Present every line of the material below as a Markdown table with two columns, Row and Entry. Number each line in Row, and skip any blank lines.

Stored dataset items
------------------------------------------------------------------------

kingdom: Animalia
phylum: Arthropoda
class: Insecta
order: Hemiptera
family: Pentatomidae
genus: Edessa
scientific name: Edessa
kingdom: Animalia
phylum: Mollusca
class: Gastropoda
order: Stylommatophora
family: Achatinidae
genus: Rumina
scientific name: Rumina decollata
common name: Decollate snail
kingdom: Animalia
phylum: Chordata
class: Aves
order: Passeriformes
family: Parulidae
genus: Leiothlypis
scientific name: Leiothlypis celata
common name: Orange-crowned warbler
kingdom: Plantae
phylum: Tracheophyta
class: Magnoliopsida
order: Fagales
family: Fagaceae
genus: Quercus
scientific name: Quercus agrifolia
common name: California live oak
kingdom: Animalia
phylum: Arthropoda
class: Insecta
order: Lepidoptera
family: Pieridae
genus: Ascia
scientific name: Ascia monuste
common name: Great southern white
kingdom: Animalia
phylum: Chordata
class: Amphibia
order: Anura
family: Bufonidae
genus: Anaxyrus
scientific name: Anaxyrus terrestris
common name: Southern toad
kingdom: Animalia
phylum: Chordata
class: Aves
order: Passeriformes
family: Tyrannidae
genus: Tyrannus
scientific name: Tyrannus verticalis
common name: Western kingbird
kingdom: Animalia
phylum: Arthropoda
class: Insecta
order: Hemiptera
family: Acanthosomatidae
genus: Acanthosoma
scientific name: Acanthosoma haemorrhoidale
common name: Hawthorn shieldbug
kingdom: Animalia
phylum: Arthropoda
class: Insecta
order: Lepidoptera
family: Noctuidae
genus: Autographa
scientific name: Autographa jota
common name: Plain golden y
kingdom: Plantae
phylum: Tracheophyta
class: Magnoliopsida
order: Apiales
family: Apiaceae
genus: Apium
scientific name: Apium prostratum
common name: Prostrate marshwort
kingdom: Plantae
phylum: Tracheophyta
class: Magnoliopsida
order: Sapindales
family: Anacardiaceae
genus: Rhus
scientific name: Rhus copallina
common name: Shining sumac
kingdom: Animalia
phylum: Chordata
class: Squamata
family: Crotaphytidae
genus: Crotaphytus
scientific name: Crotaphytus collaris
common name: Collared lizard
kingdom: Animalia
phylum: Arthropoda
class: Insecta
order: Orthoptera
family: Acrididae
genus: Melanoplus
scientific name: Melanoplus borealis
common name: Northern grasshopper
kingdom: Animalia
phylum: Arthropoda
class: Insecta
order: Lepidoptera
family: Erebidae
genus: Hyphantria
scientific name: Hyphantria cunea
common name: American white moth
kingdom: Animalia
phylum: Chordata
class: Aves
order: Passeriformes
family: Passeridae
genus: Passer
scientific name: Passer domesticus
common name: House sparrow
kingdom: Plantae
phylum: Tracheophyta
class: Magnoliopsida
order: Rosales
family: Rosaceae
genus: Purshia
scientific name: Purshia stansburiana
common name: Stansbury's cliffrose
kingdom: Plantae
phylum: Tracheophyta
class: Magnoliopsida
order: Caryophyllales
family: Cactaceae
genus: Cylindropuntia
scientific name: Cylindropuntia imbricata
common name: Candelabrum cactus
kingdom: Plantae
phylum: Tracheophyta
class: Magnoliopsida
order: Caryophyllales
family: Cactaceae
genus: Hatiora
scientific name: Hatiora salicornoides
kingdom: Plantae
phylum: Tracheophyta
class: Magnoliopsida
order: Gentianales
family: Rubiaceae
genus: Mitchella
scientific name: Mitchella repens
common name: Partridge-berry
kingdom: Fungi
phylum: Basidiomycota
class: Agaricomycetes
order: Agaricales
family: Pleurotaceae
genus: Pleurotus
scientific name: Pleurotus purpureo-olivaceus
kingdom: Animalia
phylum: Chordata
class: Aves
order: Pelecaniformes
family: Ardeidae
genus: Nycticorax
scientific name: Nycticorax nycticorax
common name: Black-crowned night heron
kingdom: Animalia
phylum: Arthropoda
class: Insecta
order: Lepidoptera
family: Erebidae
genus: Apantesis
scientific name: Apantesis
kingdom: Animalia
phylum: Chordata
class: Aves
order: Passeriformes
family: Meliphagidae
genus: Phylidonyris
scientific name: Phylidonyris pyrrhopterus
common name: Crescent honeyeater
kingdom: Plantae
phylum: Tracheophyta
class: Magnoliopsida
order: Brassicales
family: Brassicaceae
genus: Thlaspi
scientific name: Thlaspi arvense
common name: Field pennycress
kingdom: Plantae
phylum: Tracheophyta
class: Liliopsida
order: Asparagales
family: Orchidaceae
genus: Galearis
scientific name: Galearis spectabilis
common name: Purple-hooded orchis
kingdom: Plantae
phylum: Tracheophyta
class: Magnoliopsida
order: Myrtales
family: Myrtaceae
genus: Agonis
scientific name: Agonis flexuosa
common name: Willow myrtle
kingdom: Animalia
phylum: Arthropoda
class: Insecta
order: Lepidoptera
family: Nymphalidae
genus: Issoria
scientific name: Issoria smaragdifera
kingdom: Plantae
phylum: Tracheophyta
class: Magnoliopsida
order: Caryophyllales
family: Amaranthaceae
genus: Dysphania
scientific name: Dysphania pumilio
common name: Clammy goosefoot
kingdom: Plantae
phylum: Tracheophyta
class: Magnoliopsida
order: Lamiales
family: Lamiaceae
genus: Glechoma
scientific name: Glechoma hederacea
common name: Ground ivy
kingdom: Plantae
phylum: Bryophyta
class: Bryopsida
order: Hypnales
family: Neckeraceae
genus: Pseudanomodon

------------------------------------------------------------------------

_SOLUTION BELOW_:
| Row | Entry |
|---|---|
| 1 | kingdom: Animalia |
| 2 | phylum: Arthropoda |
| 3 | class: Insecta |
| 4 | order: Hemiptera |
| 5 | family: Pentatomidae |
| 6 | genus: Edessa |
| 7 | scientific name: Edessa |
| 8 | kingdom: Animalia |
| 9 | phylum: Mollusca |
| 10 | class: Gastropoda |
| 11 | order: Stylommatophora |
| 12 | family: Achatinidae |
| 13 | genus: Rumina |
| 14 | scientific name: Rumina decollata |
| 15 | common name: Decollate snail |
| 16 | kingdom: Animalia |
| 17 | phylum: Chordata |
| 18 | class: Aves |
| 19 | order: Passeriformes |
| 20 | family: Parulidae |
| 21 | genus: Leiothlypis |
| 22 | scientific name: Leiothlypis celata |
| 23 | common name: Orange-crowned warbler |
| 24 | kingdom: Plantae |
| 25 | phylum: Tracheophyta |
| 26 | class: Magnoliopsida |
| 27 | order: Fagales |
| 28 | family: Fagaceae |
| 29 | genus: Quercus |
| 30 | scientific name: Quercus agrifolia |
| 31 | common name: California live oak |
| 32 | kingdom: Animalia |
| 33 | phylum: Arthropoda |
| 34 | class: Insecta |
| 35 | order: Lepidoptera |
| 36 | family: Pieridae |
| 37 | genus: Ascia |
| 38 | scientific name: Ascia monuste |
| 39 | common name: Great southern white |
| 40 | kingdom: Animalia |
| 41 | phylum: Chordata |
| 42 | class: Amphibia |
| 43 | order: Anura |
| 44 | family: Bufonidae |
| 45 | genus: Anaxyrus |
| 46 | scientific name: Anaxyrus terrestris |
| 47 | common name: Southern toad |
| 48 | kingdom: Animalia |
| 49 | phylum: Chordata |
| 50 | class: Aves |
| 51 | order: Passeriformes |
| 52 | family: Tyrannidae |
| 53 | genus: Tyrannus |
| 54 | scientific name: Tyrannus verticalis |
| 55 | common name: Western kingbird |
| 56 | kingdom: Animalia |
| 57 | phylum: Arthropoda |
| 58 | class: Insecta |
| 59 | order: Hemiptera |
| 60 | family: Acanthosomatidae |
| 61 | genus: Acanthosoma |
| 62 | scientific name: Acanthosoma haemorrhoidale |
| 63 | common name: Hawthorn shieldbug |
| 64 | kingdom: Animalia |
| 65 | phylum: Arthropoda |
| 66 | class: Insecta |
| 67 | order: Lepidoptera |
| 68 | family: Noctuidae |
| 69 | genus: Autographa |
| 70 | scientific name: Autographa jota |
| 71 | common name: Plain golden y |
| 72 | kingdom: Plantae |
| 73 | phylum: Tracheophyta |
| 74 | class: Magnoliopsida |
| 75 | order: Apiales |
| 76 | family: Apiaceae |
| 77 | genus: Apium |
| 78 | scientific name: Apium prostratum |
| 79 | common name: Prostrate marshwort |
| 80 | kingdom: Plantae |
| 81 | phylum: Tracheophyta |
| 82 | class: Magnoliopsida |
| 83 | order: Sapindales |
| 84 | family: Anacardiaceae |
| 85 | genus: Rhus |
| 86 | scientific name: Rhus copallina |
| 87 | common name: Shining sumac |
| 88 | kingdom: Animalia |
| 89 | phylum: Chordata |
| 90 | class: Squamata |
| 91 | family: Crotaphytidae |
| 92 | genus: Crotaphytus |
| 93 | scientific name: Crotaphytus collaris |
| 94 | common name: Collared lizard |
| 95 | kingdom: Animalia |
| 96 | phylum: Arthropoda |
| 97 | class: Insecta |
| 98 | order: Orthoptera |
| 99 | family: Acrididae |
| 100 | genus: Melanoplus |
| 101 | scientific name: Melanoplus borealis |
| 102 | common name: Northern grasshopper |
| 103 | kingdom: Animalia |
| 104 | phylum: Arthropoda |
| 105 | class: Insecta |
| 106 | order: Lepidoptera |
| 107 | family: Erebidae |
| 108 | genus: Hyphantria |
| 109 | scientific name: Hyphantria cunea |
| 110 | common name: American white moth |
| 111 | kingdom: Animalia |
| 112 | phylum: Chordata |
| 113 | class: Aves |
| 114 | order: Passeriformes |
| 115 | family: Passeridae |
| 116 | genus: Passer |
| 117 | scientific name: Passer domesticus |
| 118 | common name: House sparrow |
| 119 | kingdom: Plantae |
| 120 | phylum: Tracheophyta |
| 121 | class: Magnoliopsida |
| 122 | order: Rosales |
| 123 | family: Rosaceae |
| 124 | genus: Purshia |
| 125 | scientific name: Purshia stansburiana |
| 126 | common name: Stansbury's cliffrose |
| 127 | kingdom: Plantae |
| 128 | phylum: Tracheophyta |
| 129 | class: Magnoliopsida |
| 130 | order: Caryophyllales |
| 131 | family: Cactaceae |
| 132 | genus: Cylindropuntia |
| 133 | scientific name: Cylindropuntia imbricata |
| 134 | common name: Candelabrum cactus |
| 135 | kingdom: Plantae |
| 136 | phylum: Tracheophyta |
| 137 | class: Magnoliopsida |
| 138 | order: Caryophyllales |
| 139 | family: Cactaceae |
| 140 | genus: Hatiora |
| 141 | scientific name: Hatiora salicornoides |
| 142 | kingdom: Plantae |
| 143 | phylum: Tracheophyta |
| 144 | class: Magnoliopsida |
| 145 | order: Gentianales |
| 146 | family: Rubiaceae |
| 147 | genus: Mitchella |
| 148 | scientific name: Mitchella repens |
| 149 | common name: Partridge-berry |
| 150 | kingdom: Fungi |
| 151 | phylum: Basidiomycota |
| 152 | class: Agaricomycetes |
| 153 | order: Agaricales |
| 154 | family: Pleurotaceae |
| 155 | genus: Pleurotus |
| 156 | scientific name: Pleurotus purpureo-olivaceus |
| 157 | kingdom: Animalia |
| 158 | phylum: Chordata |
| 159 | class: Aves |
| 160 | order: Pelecaniformes |
| 161 | family: Ardeidae |
| 162 | genus: Nycticorax |
| 163 | scientific name: Nycticorax nycticorax |
| 164 | common name: Black-crowned night heron |
| 165 | kingdom: Animalia |
| 166 | phylum: Arthropoda |
| 167 | class: Insecta |
| 168 | order: Lepidoptera |
| 169 | family: Erebidae |
| 170 | genus: Apantesis |
| 171 | scientific name: Apantesis |
| 172 | kingdom: Animalia |
| 173 | phylum: Chordata |
| 174 | class: Aves |
| 175 | order: Passeriformes |
| 176 | family: Meliphagidae |
| 177 | genus: Phylidonyris |
| 178 | scientific name: Phylidonyris pyrrhopterus |
| 179 | common name: Crescent honeyeater |
| 180 | kingdom: Plantae |
| 181 | phylum: Tracheophyta |
| 182 | class: Magnoliopsida |
| 183 | order: Brassicales |
| 184 | family: Brassicaceae |
| 185 | genus: Thlaspi |
| 186 | scientific name: Thlaspi arvense |
| 187 | common name: Field pennycress |
| 188 | kingdom: Plantae |
| 189 | phylum: Tracheophyta |
| 190 | class: Liliopsida |
| 191 | order: Asparagales |
| 192 | family: Orchidaceae |
| 193 | genus: Galearis |
| 194 | scientific name: Galearis spectabilis |
| 195 | common name: Purple-hooded orchis |
| 196 | kingdom: Plantae |
| 197 | phylum: Tracheophyta |
| 198 | class: Magnoliopsida |
| 199 | order: Myrtales |
| 200 | family: Myrtaceae |
| 201 | genus: Agonis |
| 202 | scientific name: Agonis flexuosa |
| 203 | common name: Willow myrtle |
| 204 | kingdom: Animalia |
| 205 | phylum: Arthropoda |
| 206 | class: Insecta |
| 207 | order: Lepidoptera |
| 208 | family: Nymphalidae |
| 209 | genus: Issoria |
| 210 | scientific name: Issoria smaragdifera |
| 211 | kingdom: Plantae |
| 212 | phylum: Tracheophyta |
| 213 | class: Magnoliopsida |
| 214 | order: Caryophyllales |
| 215 | family: Amaranthaceae |
| 216 | genus: Dysphania |
| 217 | scientific name: Dysphania pumilio |
| 218 | common name: Clammy goosefoot |
| 219 | kingdom: Plantae |
| 220 | phylum: Tracheophyta |
| 221 | class: Magnoliopsida |
| 222 | order: Lamiales |
| 223 | family: Lamiaceae |
| 224 | genus: Glechoma |
| 225 | scientific name: Glechoma hederacea |
| 226 | common name: Ground ivy |
| 227 | kingdom: Plantae |
| 228 | phylum: Bryophyta |
| 229 | class: Bryopsida |
| 230 | order: Hypnales |
| 231 | family: Neckeraceae |
| 232 | genus: Pseudanomodon |